Data items:
--------------------
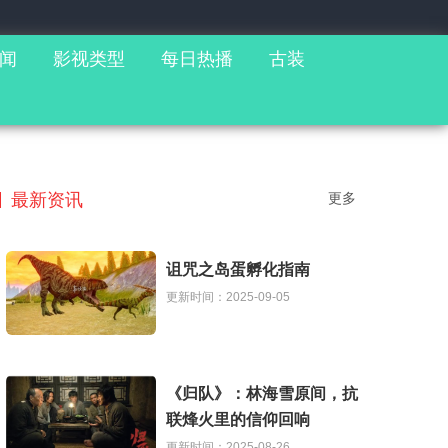
闻
影视类型
每日热播
古装
最新资讯
更多
诅咒之岛蛋孵化指南
更新时间：2025-09-05
《归队》：林海雪原间，抗
联烽火里的信仰回响
更新时间：2025-08-26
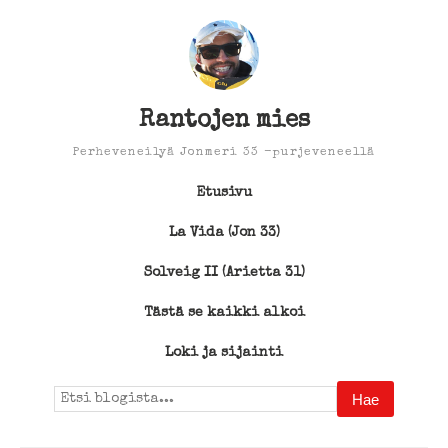
Rantojen mies
Perheveneilyä Jonmeri 33 -purjeveneellä
Etusivu
La Vida (Jon 33)
Solveig II (Arietta 31)
Tästä se kaikki alkoi
Loki ja sijainti
Search
for:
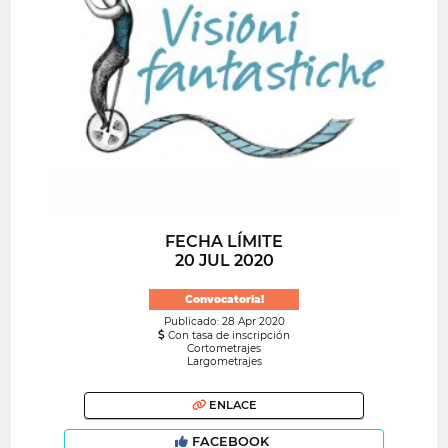
FECHA LÍMITE
20 JUL 2020
Convocatoria!
Publicado: 28 Apr 2020
Con tasa de inscripción
Cortometrajes
Largometrajes
ENLACE
FACEBOOK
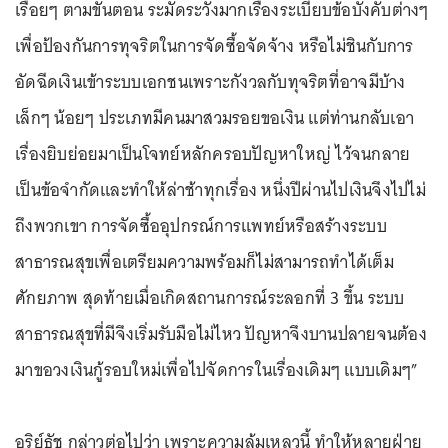
เรื่อยๆ ตามขั้นตอน ระมัดระวังมากเรื่องระเบียบข้อบังคับต่างๆ
เพื่อป้องกันการทุจริตในการจัดซื้อจัดจ้าง หรือไม่ชินกับการ
อัดฉีดเงินเข้าระบบเอกชนเพราะกังวลกับทุจริตที่อาจมีบ้าง
เล็กๆ น้อยๆ ประเภทมีคนมาสวมรอยขอเงิน แต่ท่านกลับเอา
เรื่องยิบย่อยมาเป็นโจทย์หลักครอบปัญหาใหญ่ ไว้จนกลาย
เป็นข้อจำกัดและทำให้ล่าช้าทุกเรื่อง หนึ่งปีผ่านไปเงินจึงไปไม่
ถึงพวกเขา การจัดซื้ออุปกรณ์การแพทย์หรือสร้างระบบ
สาธารณสุขเพื่อเตรียมความพร้อมก็ไม่สามารถทำได้เต็ม
ศักยภาพ สุดท้ายเมื่อเกิดสถานการณ์ระลอกที่ 3 ขึ้น ระบบ
สาธารณสุขที่มีจึงเริ่มรับมือไม่ไหว ปัญหาจึงบานปลายจนต้อง
มาขอวงเงินกู้รอบใหม่เพื่อไปจัดการในเรื่องเดิมๆ แบบเดิมๆ”
อริย์ธัช กล่าวต่อไปว่า เพราะความล้มเหลวนี้ ทำให้หลายฝ่าย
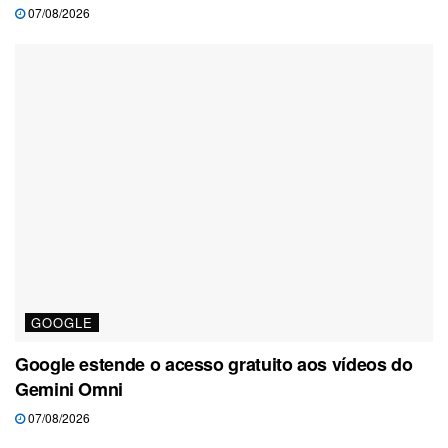
07/08/2026
GOOGLE
Google estende o acesso gratuito aos vídeos do
Gemini Omni
07/08/2026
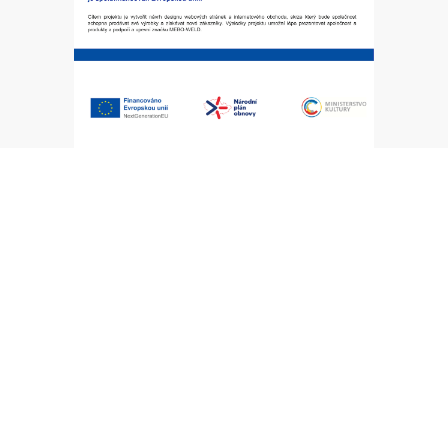
osobních údajů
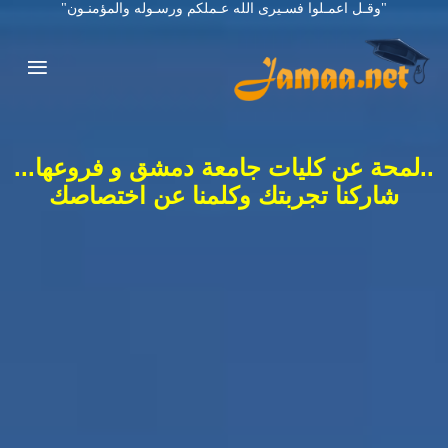
"وقـل اعمـلوا فسـيرى الله عـملكم ورسـوله والمؤمنـون"
..لمحة عن كليات جامعة دمشق و فروعها...
شاركنا تجربتك وكلمنا عن اختصاصك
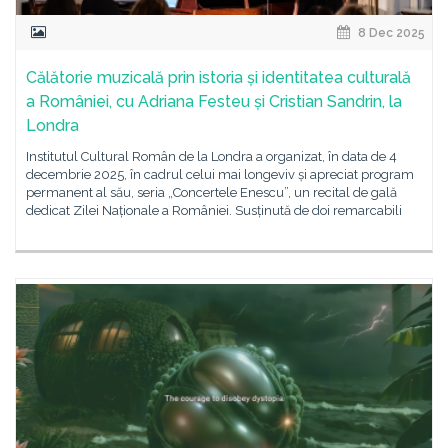
8 Dec 2025
Călătorie muzicală prin istoria și identitatea culturală
a României, cu Adriana Festeu și Cristian Sandrin, la
Londra
Institutul Cultural Român de la Londra a organizat, în data de 4
decembrie 2025, în cadrul celui mai longeviv și apreciat program
permanent al său, seria „Concertele Enescu”, un recital de gală
dedicat Zilei Naționale a României. Susținută de doi remarcabili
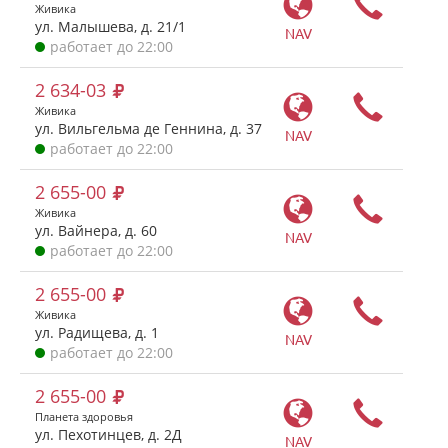
Живика
ул. Малышева, д. 21/1
NAV
работает до 22:00
2 634-03
Живика
ул. Вильгельма де Геннина, д. 37
NAV
работает до 22:00
2 655-00
Живика
ул. Вайнера, д. 60
NAV
работает до 22:00
2 655-00
Живика
ул. Радищева, д. 1
NAV
работает до 22:00
2 655-00
Планета здоровья
ул. Пехотинцев, д. 2Д
NAV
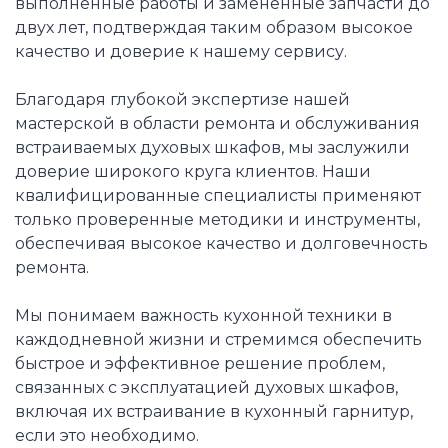
выполненные работы и замененные запчасти до
двух лет, подтверждая таким образом высокое
качество и доверие к нашему сервису.
Благодаря глубокой экспертизе нашей
мастерской в области ремонта и обслуживания
встраиваемых духовых шкафов, мы заслужили
доверие широкого круга клиентов. Наши
квалифицированные специалисты применяют
только проверенные методики и инструменты,
обеспечивая высокое качество и долговечность
ремонта.
Мы понимаем важность кухонной техники в
каждодневной жизни и стремимся обеспечить
быстрое и эффективное решение проблем,
связанных с эксплуатацией духовых шкафов,
включая их встраивание в кухонный гарнитур,
если это необходимо.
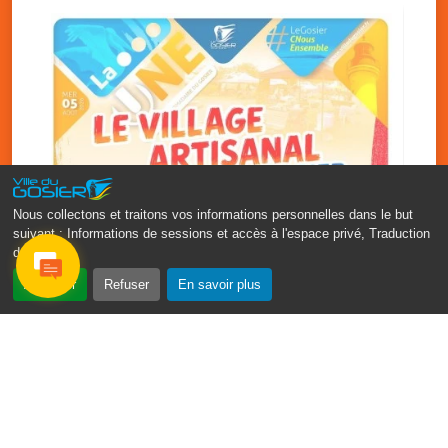
Nous collectons et traitons vos informations personnelles dans le but
suivant :
Informations de sessions et accès à l'espace privé, Traduction
des pages
.
‹
›
Accepter
Refuser
En savoir plus
Vakans O Gozyé : le village
artisanal du Gosier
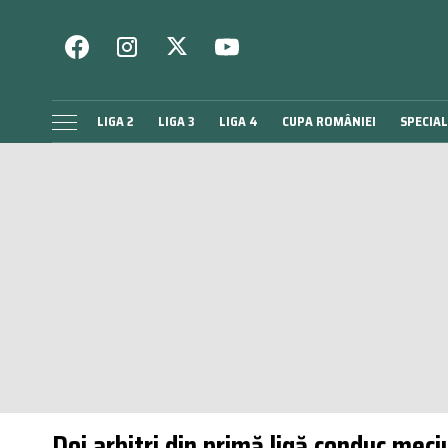
LIGA 2
LIGA 3
LIGA 4
CUPA ROMÂNIEI
SPECIAL
Doi arbitri din primă ligă conduc meci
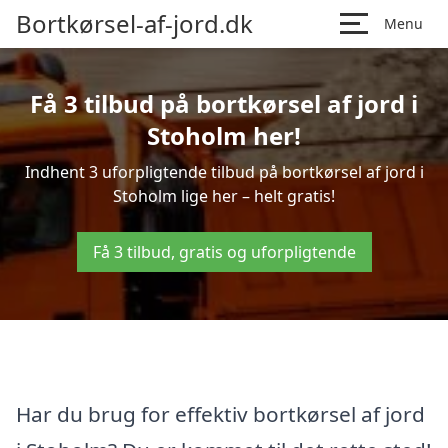
Bortkørsel-af-jord.dk
Menu
Få 3 tilbud på bortkørsel af jord i
Stoholm her!
Indhent 3 uforpligtende tilbud på bortkørsel af jord i
Stoholm lige her – helt gratis!
Få 3 tilbud, gratis og uforpligtende
Har du brug for effektiv bortkørsel af jord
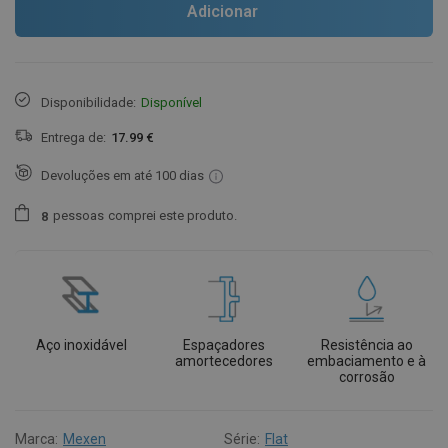
Adicionar
Disponibilidade:
Disponível
Entrega de:
17.99 €
Devoluções em até 100 dias
pessoas
comprei este produto.
8
Aço inoxidável
Espaçadores
Resistência ao
amortecedores
embaciamento e à
corrosão
Marca:
Mexen
Série:
Flat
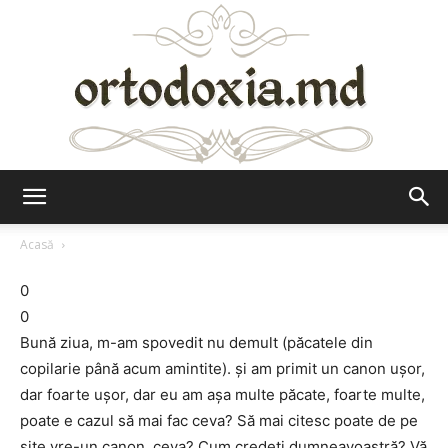
Ortodoxia.md
Acasă
0
0
Bună ziua, m-am spovedit nu demult (păcatele din
copilarie până acum amintite). și am primit un canon ușor,
dar foarte ușor, dar eu am așa multe păcate, foarte multe,
poate e cazul să mai fac ceva? Să mai citesc poate de pe
site vre-un canon, ceva? Cum credeți dumneavoastră? Vă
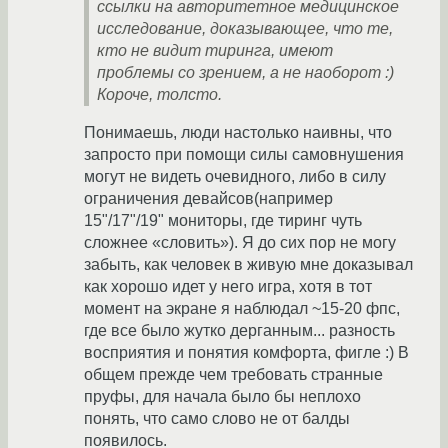
ссылки на авторитетное медицинское
исследование, доказывающее, что те,
кто не видит тиринга, имеют
проблемы со зрением, а не наоборот :)
Короче, толсто.
Понимаешь, люди настолько наивны, что
запросто при помощи силы самовнушения
могут не видеть очевидного, либо в силу
ограничения девайсов(например
15"/17"/19" мониторы, где тиринг чуть
сложнее «словить»). Я до сих пор не могу
забыть, как человек в живую мне доказывал
как хорошо идет у него игра, хотя в тот
момент на экране я наблюдал ~15-20 фпс,
где все было жутко дерганным... разность
восприятия и понятия комфорта, фигле :) В
общем прежде чем требовать странные
пруфы, для начала было бы неплохо
понять, что само слово не от балды
появилось.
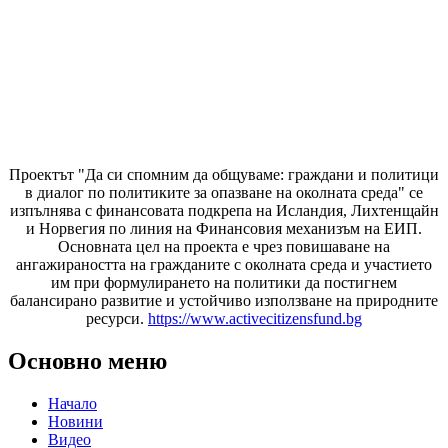
Проектът "Да си спомним да
общуваме
: граждани и политици
в диалог по политиките за опазване на околната среда" се
изпълнява с финансовата подкрепа на Исландия, Лихтенщайн
и Норвегия по линия на Финансовия механизъм на ЕИП.
Основната цел на проекта е чрез повишаване на
ангажираността на гражданите с околната среда и участието
им при формулирането на политики да постигнем
балансирано развитие и устойчиво използване на природните
ресурси.
https://www.activecitizensfund.bg
Основно меню
Начало
Новини
Видео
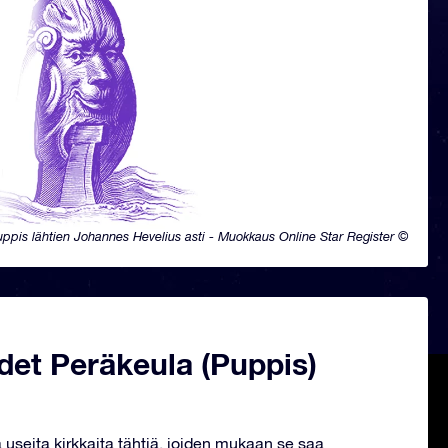
ppis lähtien Johannes Hevelius asti - Muokkaus Online Star Register ©
det Peräkeula (Puppis)
ä useita kirkkaita tähtiä, joiden mukaan se saa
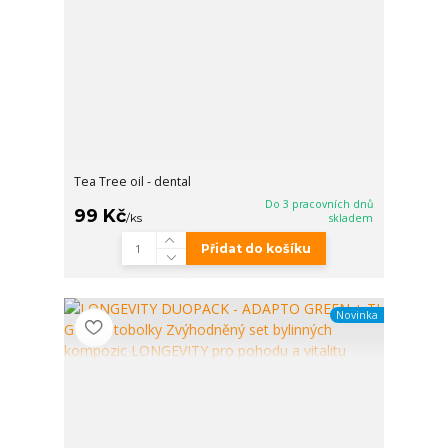
Tea Tree oil - dental
Do 3 pracovních dnů
99 Kč
/
ks
skladem
Přidat do košíku
Novinka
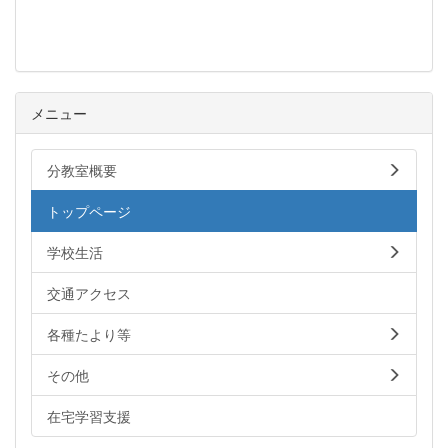
メニュー
分教室概要
トップページ
学校生活
交通アクセス
各種たより等
その他
在宅学習支援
--------------------
Substitute "MAP" for every "NAV" in the data above and leave all other text unchanged. Omit the picture lines from your answer.

Solution to the exercise
闻
影视类型
每日热播
古装
最新资讯
更多
诅咒之岛蛋孵化指南
更新时间：2025-09-05
《归队》：林海雪原间，抗
联烽火里的信仰回响
更新时间：2025-08-26
Rantojen mies
Perheveneilyä Jonmeri 33 -purjeveneellä
Etusivu
La Vida (Jon 33)
Solveig II (Arietta 31)
Tästä se kaikki alkoi
Loki ja sijainti
Search
for:
FECHA LÍMITE
20 JUL 2020
Convocatoria!
Publicado: 28 Apr 2020
Con tasa de inscripción
Cortometrajes
Largometrajes
ENLACE
FACEBOOK
เรื่อยๆ ตามขั้นตอน ระมัดระวังมากเรื่องระเบียบข้อบังคับต่างๆ
เพื่อป้องกันการทุจริตในการจัดซื้อจัดจ้าง หรือไม่ชินกับการ
อัดฉีดเงินเข้าระบบเอกชนเพราะกังวลกับทุจริตที่อาจมีบ้าง
เล็กๆ น้อยๆ ประเภทมีคนมาสวมรอยขอเงิน แต่ท่านกลับเอา
เรื่องยิบย่อยมาเป็นโจทย์หลักครอบปัญหาใหญ่ ไว้จนกลาย
เป็นข้อจำกัดและทำให้ล่าช้าทุกเรื่อง หนึ่งปีผ่านไปเงินจึงไปไม่
ถึงพวกเขา การจัดซื้ออุปกรณ์การแพทย์หรือสร้างระบบ
สาธารณสุขเพื่อเตรียมความพร้อมก็ไม่สามารถทำได้เต็ม
ศักยภาพ สุดท้ายเมื่อเกิดสถานการณ์ระลอกที่ 3 ขึ้น ระบบ
สาธารณสุขที่มีจึงเริ่มรับมือไม่ไหว ปัญหาจึงบานปลายจนต้อง
มาขอวงเงินกู้รอบใหม่เพื่อไปจัดการในเรื่องเดิมๆ แบบเดิมๆ”
อริย์ธัช กล่าวต่อไปว่า เพราะความล้มเหลวนี้ ทำให้หลายฝ่าย
07/08/2026
GOOGLE
Google estende o acesso gratuito aos vídeos do
Gemini Omni
07/08/2026
osobních údajů
"وقـل اعمـلوا فسـيرى الله عـملكم ورسـوله والمؤمنـون"
..لمحة عن كليات جامعة دمشق و فروعها...
شاركنا تجربتك وكلمنا عن اختصاصك
8 Dec 2025
Călătorie muzicală prin istoria și identitatea culturală
a României, cu Adriana Festeu și Cristian Sandrin, la
Londra
Institutul Cultural Român de la Londra a organizat, în data de 4
decembrie 2025, în cadrul celui mai longeviv și apreciat program
permanent al său, seria „Concertele Enescu”, un recital de gală
dedicat Zilei Naționale a României. Susținută de doi remarcabili
Живика
ул. Малышева, д. 21/1
MAP
работает до 22:00
2 634-03
Живика
ул. Вильгельма де Геннина, д. 37
MAP
работает до 22:00
2 655-00
Живика
ул. Вайнера, д. 60
MAP
работает до 22:00
2 655-00
Живика
ул. Радищева, д. 1
MAP
работает до 22:00
2 655-00
Планета здоровья
ул. Пехотинцев, д. 2Д
MAP
выполненные работы и замененные запчасти до
двух лет, подтверждая таким образом высокое
качество и доверие к нашему сервису.
Благодаря глубокой экспертизе нашей
мастерской в области ремонта и обслуживания
встраиваемых духовых шкафов, мы заслужили
доверие широкого круга клиентов. Наши
квалифицированные специалисты применяют
только проверенные методики и инструменты,
обеспечивая высокое качество и долговечность
ремонта.
Мы понимаем важность кухонной техники в
каждодневной жизни и стремимся обеспечить
быстрое и эффективное решение проблем,
связанных с эксплуатацией духовых шкафов,
включая их встраивание в кухонный гарнитур,
если это необходимо.
Nous collectons et traitons vos informations personnelles dans le but
suivant :
Informations de sessions et accès à l'espace privé, Traduction
des pages
.
‹
›
Accepter
Refuser
En savoir plus
Vakans O Gozyé : le village
artisanal du Gosier
LIGA 2
LIGA 3
LIGA 4
CUPA ROMÂNIEI
SPECIAL
Doi arbitri din primă ligă conduc meci
Bortkørsel-af-jord.dk
Menu
Få 3 tilbud på bortkørsel af jord i
Stoholm her!
Indhent 3 uforpligtende tilbud på bortkørsel af jord i
Stoholm lige her – helt gratis!
Få 3 tilbud, gratis og uforpligtende
Har du brug for effektiv bortkørsel af jord
Adicionar
Disponibilidade:
Disponível
Entrega de:
17.99 €
Devoluções em até 100 dias
pessoas
comprei este produto.
8
Aço inoxidável
Espaçadores
Resistência ao
amortecedores
embaciamento e à
corrosão
Marca:
Mexen
Série:
Flat
Ortodoxia.md
Acasă
0
0
Bună ziua, m-am spovedit nu demult (păcatele din
copilarie până acum amintite). și am primit un canon ușor,
dar foarte ușor, dar eu am așa multe păcate, foarte multe,
poate e cazul să mai fac ceva? Să mai citesc poate de pe
site vre-un canon, ceva? Cum credeți dumneavoastră? Vă
ссылки на авторитетное медицинское
исследование, доказывающее, что те,
кто не видит тиринга, имеют
проблемы со зрением, а не наоборот :)
Короче, толсто.
Понимаешь, люди настолько наивны, что
запросто при помощи силы самовнушения
могут не видеть очевидного, либо в силу
ограничения девайсов(например
15"/17"/19" мониторы, где тиринг чуть
сложнее «словить»). Я до сих пор не могу
забыть, как человек в живую мне доказывал
как хорошо идет у него игра, хотя в тот
момент на экране я наблюдал ~15-20 фпс,
где все было жутко дерганным... разность
восприятия и понятия комфорта, фигле :) В
общем прежде чем требовать странные
пруфы, для начала было бы неплохо
понять, что само слово не от балды
появилось.
Проектът "Да си спомним да
общуваме
: граждани и политици
в диалог по политиките за опазване на околната среда" се
изпълнява с финансовата подкрепа на Исландия, Лихтенщайн
и Норвегия по линия на Финансовия механизъм на ЕИП.
Основната цел на проекта е чрез повишаване на
ангажираността на гражданите с околната среда и участието
им при формулирането на политики да постигнем
балансирано развитие и устойчиво използване на природните
ресурси.
https://www.activecitizensfund.bg
Основно меню
Начало
Новини
Видео
ppis lähtien Johannes Hevelius asti - Muokkaus Online Star Register ©
det Peräkeula (Puppis)
ä useita kirkkaita tähtiä, joiden mukaan se saa
Tea Tree oil - dental
Do 3 pracovních dnů
99 Kč
/
ks
skladem
Přidat do košíku
Novinka
メニュー
分教室概要
トップページ
学校生活
交通アクセス
各種たより等
その他
在宅学習支援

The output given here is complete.